● EXERCISE TEXT:

I'm just trying to pass so I can get back to my sweet, sweet social sciences, where I can understand things and actually have some kind of input into what the hell is going on. I'm fine with derivatives, I suck at differentiation :[
Who wants to answer this question for me
A 3kg block is dragged over a rough horizontal surface by a constant force of 16N acting at an angle of 37 degrees above horizontal. The speed of the block increases from 4m/s to 6m/s in 5m displacement. What was the work done by friction.
I'm not exactly sure how to relate friction to that information since the only friction formula i see is (coefficient of friction x normal force = Ffriction) (static or kinetic depending on coefficient used)
My rod is assumed to be infinitely long.
Huh, huh huh... penis.
I've actually got a question which I wouldn't mind having some calculus minded people consider.
Is there any way you can think of to calculate the tension that a spring of some arbitrary material would have when stretched 24 Billion light years?
BG's resident math whiz has shifted from Aurik to Woozie.
this is some fucked up shitim so glad im majoring in language
Language is way harder than math/physics x_x
http://i38.photobucket.com/albums/e1...500_AA240_.jpg
That's more my idea of learning calculus.
Amele, I had Klimas for calc 3. I can't remember if he exactly proved the 'beeline' as we refered to it in there. All I remember is walking away knowing that the gradient was the shortest path between two points. Outside of that, can't remember much, and my notes don't show it (though it wouldn't be the first time that in a class I didn't put something in my notes). Not like via engineering physics I saw any calc 3 until I left the program anyhow x.x. Probably why I'm still slightly rusty, didn't use it in a constant fashion to ingrain it.
Edit:
these are the days where I wish I had a damned solution manual to this stuff T_T. Going off your confidence is a good thing, but at times there are just blocks that a good push over now will lead to the ability to climb over the larger ones later, oye...
You're getting "gradient" confused with "geodesic" (which isn't surprising because Classical mechanics books throw those two words around a lot and it's easy to get terms confused).
A geodesic is the shortest distance between two points. A gradient is what's produced when the del operator operates on a scalar field, producing a vector who's direction is that of maximum increase in the scalar field.

● TASK DETAILS: Please decide whether each statement agrees with the forum thread, answering yes or no and quoting the words that settle it. 1. The block in the friction problem has a mass of 3 kg. 2. The pulling force acts at 45 degrees above horizontal. 3. A geodesic is the shortest distance between two points.

● EXCERPTED RECORDS:
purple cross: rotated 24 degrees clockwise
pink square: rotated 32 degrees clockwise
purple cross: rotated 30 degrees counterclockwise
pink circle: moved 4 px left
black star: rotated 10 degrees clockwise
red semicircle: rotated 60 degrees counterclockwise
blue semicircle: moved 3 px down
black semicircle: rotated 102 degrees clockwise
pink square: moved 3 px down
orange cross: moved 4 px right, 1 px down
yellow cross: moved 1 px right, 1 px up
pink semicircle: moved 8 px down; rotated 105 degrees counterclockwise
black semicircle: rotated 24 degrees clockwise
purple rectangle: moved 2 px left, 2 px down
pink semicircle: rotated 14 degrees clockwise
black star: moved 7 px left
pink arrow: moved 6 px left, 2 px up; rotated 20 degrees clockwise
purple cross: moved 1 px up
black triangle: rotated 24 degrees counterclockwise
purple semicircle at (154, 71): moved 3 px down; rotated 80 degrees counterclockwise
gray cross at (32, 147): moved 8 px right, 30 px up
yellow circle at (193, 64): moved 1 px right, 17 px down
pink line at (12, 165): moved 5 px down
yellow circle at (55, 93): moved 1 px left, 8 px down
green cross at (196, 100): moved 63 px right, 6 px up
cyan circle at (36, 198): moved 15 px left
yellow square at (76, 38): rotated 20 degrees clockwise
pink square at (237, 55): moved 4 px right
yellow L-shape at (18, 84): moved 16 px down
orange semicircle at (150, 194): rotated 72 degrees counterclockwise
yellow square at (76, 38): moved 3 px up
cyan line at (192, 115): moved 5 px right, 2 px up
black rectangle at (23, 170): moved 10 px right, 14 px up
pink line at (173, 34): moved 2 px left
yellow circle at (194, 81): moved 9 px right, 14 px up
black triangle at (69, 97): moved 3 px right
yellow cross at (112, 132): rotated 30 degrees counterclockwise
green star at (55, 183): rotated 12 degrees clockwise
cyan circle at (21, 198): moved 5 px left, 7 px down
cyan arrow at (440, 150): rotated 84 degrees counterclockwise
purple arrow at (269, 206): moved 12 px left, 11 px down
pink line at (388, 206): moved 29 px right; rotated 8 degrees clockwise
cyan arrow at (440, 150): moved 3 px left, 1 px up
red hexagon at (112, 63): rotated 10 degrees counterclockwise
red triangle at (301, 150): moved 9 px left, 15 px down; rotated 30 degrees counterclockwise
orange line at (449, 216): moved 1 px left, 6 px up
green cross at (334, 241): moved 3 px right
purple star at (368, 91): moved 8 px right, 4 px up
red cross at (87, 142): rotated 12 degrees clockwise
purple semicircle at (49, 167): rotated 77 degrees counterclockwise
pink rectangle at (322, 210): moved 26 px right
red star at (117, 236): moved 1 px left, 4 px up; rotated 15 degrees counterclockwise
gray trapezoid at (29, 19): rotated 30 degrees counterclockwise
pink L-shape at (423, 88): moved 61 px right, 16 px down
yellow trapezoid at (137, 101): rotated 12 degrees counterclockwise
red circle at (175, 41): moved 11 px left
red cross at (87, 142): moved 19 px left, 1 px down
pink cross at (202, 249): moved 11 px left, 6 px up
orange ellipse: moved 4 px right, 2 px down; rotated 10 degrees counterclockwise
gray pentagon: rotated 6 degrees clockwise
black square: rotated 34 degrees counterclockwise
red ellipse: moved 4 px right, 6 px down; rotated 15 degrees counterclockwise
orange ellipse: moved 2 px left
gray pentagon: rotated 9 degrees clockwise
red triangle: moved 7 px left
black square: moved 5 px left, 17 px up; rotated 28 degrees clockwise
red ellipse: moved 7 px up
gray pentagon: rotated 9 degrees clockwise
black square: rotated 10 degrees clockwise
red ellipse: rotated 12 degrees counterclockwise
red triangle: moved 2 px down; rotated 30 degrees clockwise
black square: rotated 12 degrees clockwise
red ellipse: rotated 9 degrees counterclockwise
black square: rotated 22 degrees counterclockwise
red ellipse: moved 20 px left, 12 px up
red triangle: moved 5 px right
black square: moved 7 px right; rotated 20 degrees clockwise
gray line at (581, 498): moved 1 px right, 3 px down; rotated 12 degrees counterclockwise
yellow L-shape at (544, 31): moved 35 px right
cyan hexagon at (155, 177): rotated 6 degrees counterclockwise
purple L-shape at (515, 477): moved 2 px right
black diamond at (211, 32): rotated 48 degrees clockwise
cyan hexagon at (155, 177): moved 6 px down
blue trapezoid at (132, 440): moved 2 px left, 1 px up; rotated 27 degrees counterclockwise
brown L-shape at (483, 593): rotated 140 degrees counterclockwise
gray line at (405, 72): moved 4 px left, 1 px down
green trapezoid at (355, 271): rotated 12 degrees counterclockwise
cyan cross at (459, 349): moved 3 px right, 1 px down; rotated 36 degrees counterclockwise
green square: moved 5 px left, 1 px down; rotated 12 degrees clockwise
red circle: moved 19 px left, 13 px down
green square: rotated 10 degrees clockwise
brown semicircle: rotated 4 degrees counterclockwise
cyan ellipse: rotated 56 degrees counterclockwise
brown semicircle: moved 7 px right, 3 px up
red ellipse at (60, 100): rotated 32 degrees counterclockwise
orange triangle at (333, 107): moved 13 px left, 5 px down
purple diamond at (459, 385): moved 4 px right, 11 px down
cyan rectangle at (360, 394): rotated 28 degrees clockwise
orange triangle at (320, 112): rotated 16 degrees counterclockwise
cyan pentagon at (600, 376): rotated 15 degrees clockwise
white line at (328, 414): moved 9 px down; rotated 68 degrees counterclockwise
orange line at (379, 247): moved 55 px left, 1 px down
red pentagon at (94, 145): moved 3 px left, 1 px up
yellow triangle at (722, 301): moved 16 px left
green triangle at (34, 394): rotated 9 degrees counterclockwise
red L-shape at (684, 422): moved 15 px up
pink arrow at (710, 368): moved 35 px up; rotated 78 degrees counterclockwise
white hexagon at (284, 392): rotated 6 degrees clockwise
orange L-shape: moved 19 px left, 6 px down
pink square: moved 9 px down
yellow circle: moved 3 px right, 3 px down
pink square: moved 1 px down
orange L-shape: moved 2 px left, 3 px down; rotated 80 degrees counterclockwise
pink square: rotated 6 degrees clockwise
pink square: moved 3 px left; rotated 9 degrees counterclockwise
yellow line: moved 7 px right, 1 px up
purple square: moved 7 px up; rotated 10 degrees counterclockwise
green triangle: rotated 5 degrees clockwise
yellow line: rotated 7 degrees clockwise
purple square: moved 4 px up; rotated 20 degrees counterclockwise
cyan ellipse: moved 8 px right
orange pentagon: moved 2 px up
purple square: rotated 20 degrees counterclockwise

● EXERCISE RESULT:
1. Yes: "A 3kg block is dragged over a rough horizontal surface"
2. No: "acting at an angle of 37 degrees above horizontal"
3. Yes: "A geodesic is the shortest distance between two points."